Sepan que todo esto, que algunos creíamos manías, no es más que una reacción casi animal, condicionada por nuestra amígdala, que hace que cada cual necesite, fije o varíe su espacio personal dependiendo del momento, la cultura o la situación. Incluso tiene su propia ciencia, llamada proxemia.

Así, inconscientemente, todos marcamos una pequeña burbuja a nuestro alrededor, lo que los estudiosos llaman zona de escape, que protege nuestra intimidad y que, caso de ser invadida, nos hace sentir inseguros o amenazados.

Pongamos que estamos en la caja de algún supermercado esperando pagar ¿Nunca han tenido a alguien detrás que acapara su turno como un tesoro y parece capaz de cualquier cosa por defenderlo? Se mueve la cola y empujan su carrito hasta sobrepasarte.
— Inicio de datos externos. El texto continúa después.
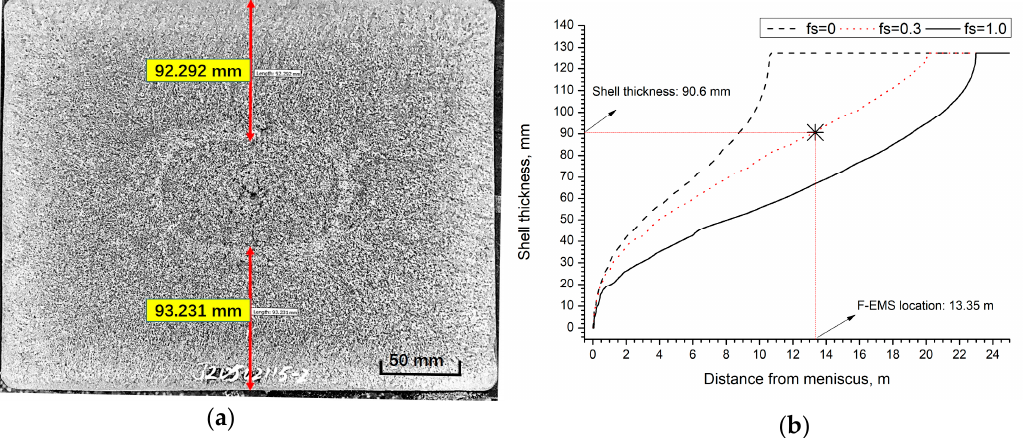
Figure 1. White band verification method result (steel 45): ( a ) Experimental and ( b ) simulated white band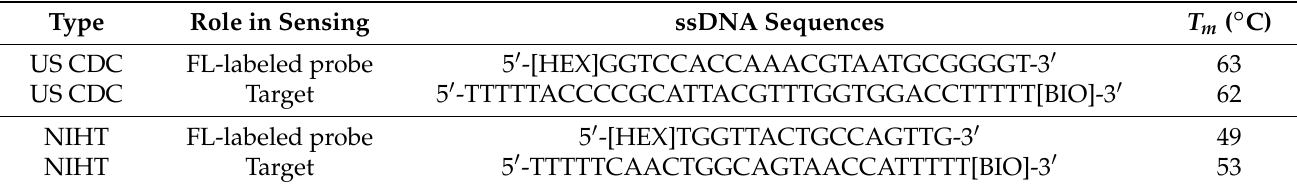
Table 1. FL-labeled ssDNA modeling a partial N-gene RNA of SARS-CoV-2 and the complementary probe (type: US CDC) [1]; the GC (%) is 41.2 and 58.3%, respectively. Another set is also shown (type: NIHT) [1]; the the GC (%) of the target and probe is 30.8 and 50.3%, respectively. Symbols [HEX] and [BIO] denote FL-label HEX and biotin, respectively. T m is melting temperature, evaluated using Equation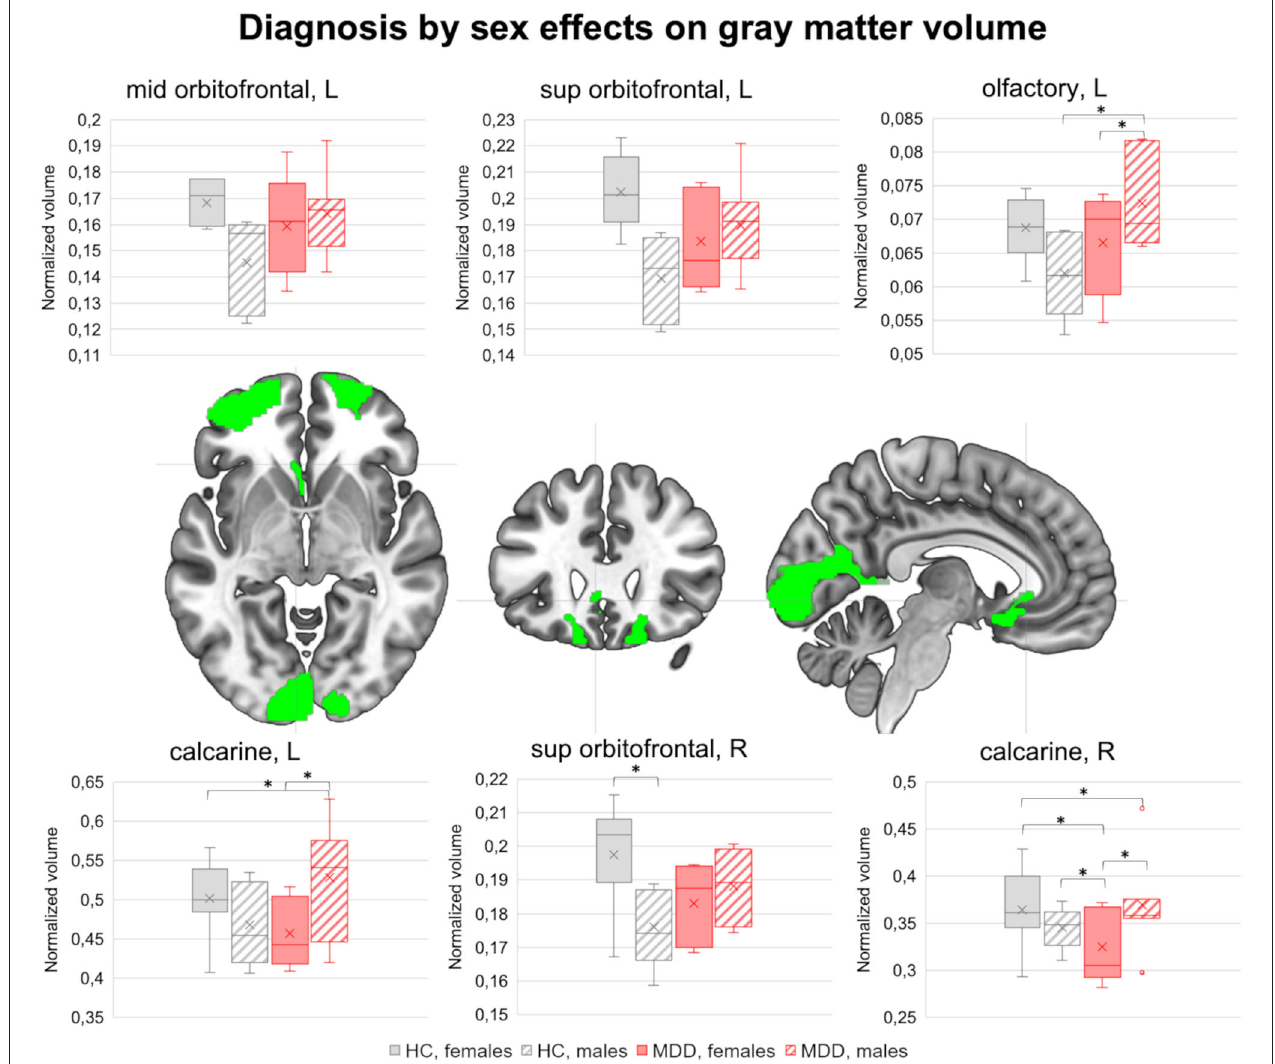
FIGURE 1 | Diagnosis by sex effects on brain morphology. The brain clusters showing sexually dimorphic GM volume differences between MDD and HC groups are highlighted in green ( p < 0.05). In the top and bottom rows, the boxplots represent the normalized GM volume distribution in HC females, HC males, MDD females, and MDD males. Pairwise differences between diagnosis by sex subsets (net of age and ITV) are highlighted ( p < 0.05). GM, gray matter; MDD, major depressive disorder; HC, healthy controls; L, left; R, right. *significant pairwise differences ( p <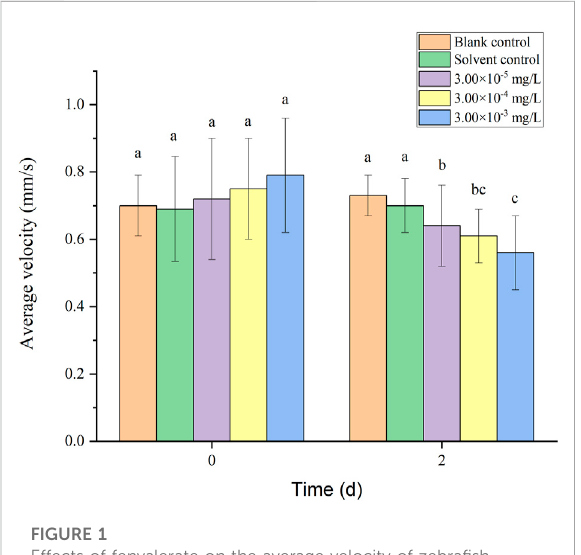
FIGURE 2 Effects of fenvalerate on the average acceleration of zebra fi sh larvae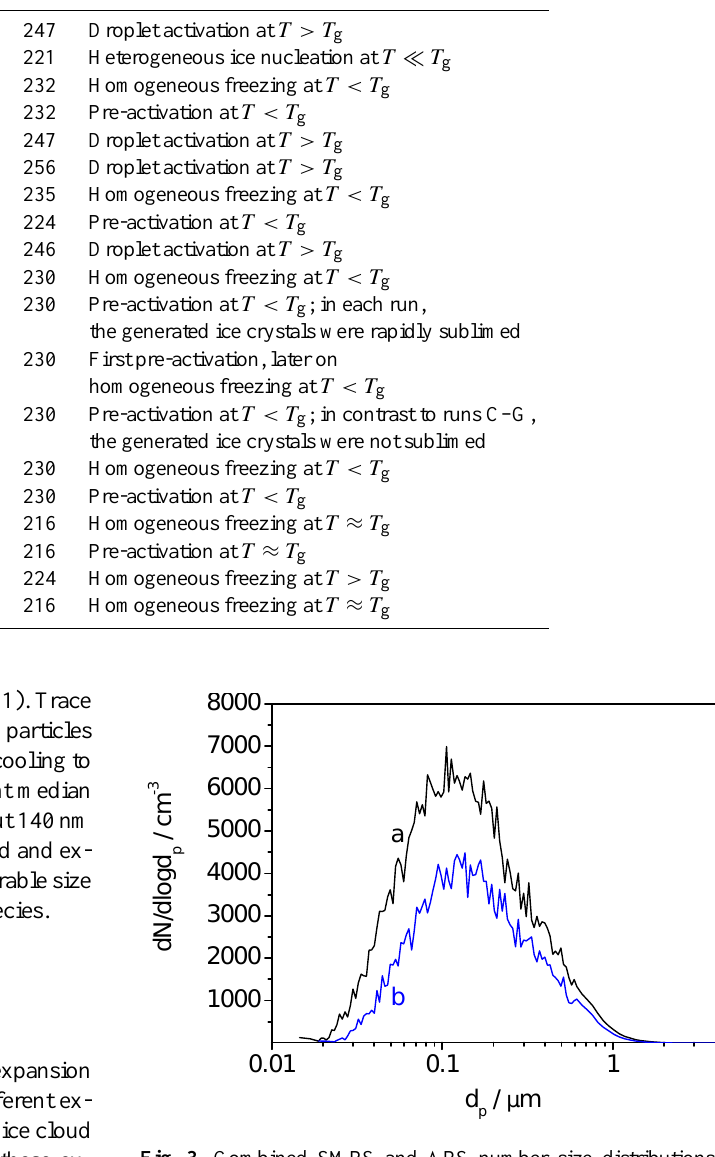
Table 1. Overview of the sequences of expansion runs conducted during five different experiments with glass-forming aqueous organic aerosol particles which are discussed in detail in the manuscript text. A specific expansion run will be referred to by combining the experiment number from the first column with the letter tabulated in the third column, e.g. run 1B, run 3H, etc. The fourth and the fifth column denote the starting temperature and the type of the expansion run, respectively. Exp. No.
Sientes su respiración en la nuca, sospechas que en algún momento van a intentar ganar la posición, cual Hamilton contra Alonso o que, caso de agacharte podrían pasarte por encima con tal de no perder un centímetro que les acerque a la salida. ¿Invasión de tu espacio personal, falta de respeto y educación o ansia viva?

O que, con esta costumbre moderna de besar a todo el que te presentan, te acercas a la cara del recién conocido, incluso tocas su brazo en señal de empatía y buena conexión, y notas que el besado se contrae, hace un leve movimiento hacia atrás e, incluso, esgrime un gesto, casi imperceptible, de desagrado. Comprendes entonces que estás ante alguien a quien molesta el contacto físico y, en lugar de achacarlo a su timidez, lo tomas como algo personal. Como si el interfecto temiese que fueses a pegarle algún virus irreversible o a robarle el alma o, lo que es peor, la cartera.

Estudios por países revelan, por ejemplo, que los españoles somos de los que menos espacio personal necesitamos frente a desconocidos. Menos, incluso, que en China, a pesar de nuestra tendencia a los chistes de mil chinos jugando al fútbol en una cabina telefónica. O que los nórdicos, cuando a amigos se refiere, se acercan cual edredón, quizás por guardar el calor corporal. También que tiene que ver con la edad y, aun no siendo experta deduzco, con la higiene del proxémico. O que las mujeres nos acercamos más a los conocidos mientras la cercanía de desconocidos nos intimida, para lo cual no hacía falta estudio antropológico alguno.

Personalmente, cada vez estoy más convencida de que el móvil es quien mayormente tiende a reventar mi burbuja. Ese wasap preguntándote «¿qué ceno?» Ese comentario inoportuno en el grupo de zumba, esa llamada vendiéndote algo en plena siesta. Ese zumbido justo en el momento que has decidido compartir -hasta disolverlo- un espacio personal y una llamada, impertinente, se empeña en que aquello sea un trío, aunque solo sea virtual.